Genome-wide association studies (GWAS) have identified single-nucleotide polymorphisms (SNPs) associated with pigmentation of human eyes, hair, and skin. Mathematical modeling allowed to establish associations between SNPs profiles and phenotyping traits [3, 4]. The IrisPlex sistem was established as the first in the world tool for forensic DNA-phenotyping [5]. This one allowed the prediction of light, dark, and intermediate iris variants by analyzing allelic variants of six SNPs. HIrisPlex is the next enhanced and more recent variant of this model that uses an expanded panel of 24 SNPs, thus enabling the high accuracy prediction eye and hair color variations of an individual [6]. The mathematical basis of both models is logistic regression. Additional assessment of 17 SNPs involved in skin pigmentation created the HIris-SPlex S system (currently most used DNA-phenotyping tool). To now to the public and law enforcement is available HIrisPlex-S Webtool (https://HIrisPlex.erasmusmc.nl/). As well other studies proposed systems for pigmentation traits DNA-phenotyping based on Bayesian logic, classification trees, alternative sets of SNPs [7–9]. Among these, the HIrisPlex-S is the most widely used due to its ease of use and high predictive capability. This tool was used in several paleoanthropological studies, allowed the identification of the World War II victim’s remains, and the reconstruction of King Richard III’s appearance [10, 11]. Over the years, FDP approaches have appeared usefull in the investigation of crimes, and to date, their applicability in some countries is regulated by law.
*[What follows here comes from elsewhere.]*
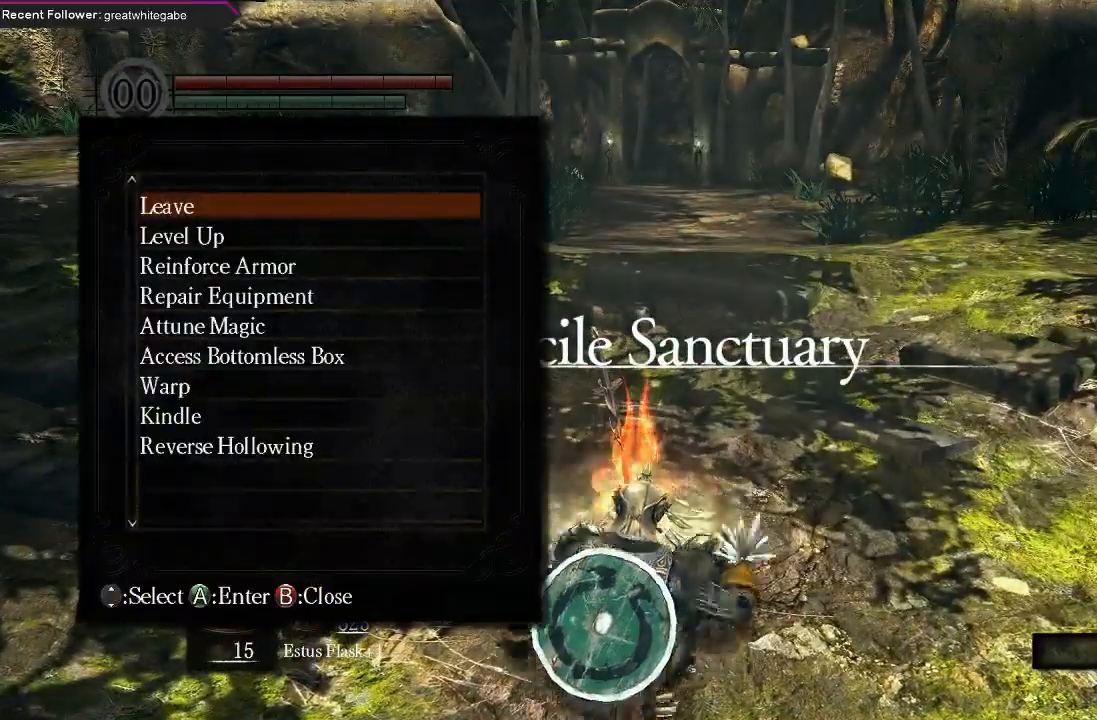
{"buttons": [], "left_stick": "center", "right_stick": "center", "events": [[67, "B", "up"], [133, "B", "down"], [233, "B", "up"], [333, "B", "down"], [400, "B", "up"]]}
Desirable the efficiency of DNA phenotyping systems would be universal. However, in different populations, there are some inconsistence associated with the influence of unaccounted genetic and non-genetic factors and also the limitations of the mathematical algorithm. To investigate the applicability of the HIrisPlex model for the Belarusian population, we performed genotyping of 414 individuals and determined the parameters of the system efficiency.

MATERIALS AND METHODS

The study involved 414 participants (247 women – 59.7%; 167 men – 40.3%) of Belarusian ancestry. All subjects were older than 18 and signed the informed consent statement.

A subjective-biased rating of the eyes color variation was made according to the Bunak classifier [12], with the following modifications: type 1 – light (blue, gray); type 2 – intermediate, mixed; and type 3 with dark (brown, black) iris. The results of the subject’s self-testing were compared with digital images of its iris. We used a four-category scale of hair pigmentation (close to the traditional understanding of hair color): 1 – blonde (flaxen, yellow), 2 – red-haired, 3 – brown-haired individuals (from mid light- to dark- brown), and 4 implied for brunette.

DNA purification from the whole blood was performed with the phenol-chloroform method. DNA from buccal cells swabs was extracted using the NucleoSpin® DNA Forensic kit (Macherey-Nagel GmbH&Co KG, Germany) according to the manufacturer’s recomendations.

To analyze SNPs associated with individuals’ eye and hair color variation, we used the IonAmpliseq™ DNA-phenotyping panel [6]. NGS libraries were prepared in manual mode following the standard IonAmpliSeq HD protocol. Sequencing was performed on an Ion S5™ GSS5–0177 instrument. With an average read length of 104 nucleotides, the depth of coverage for each base was over 100.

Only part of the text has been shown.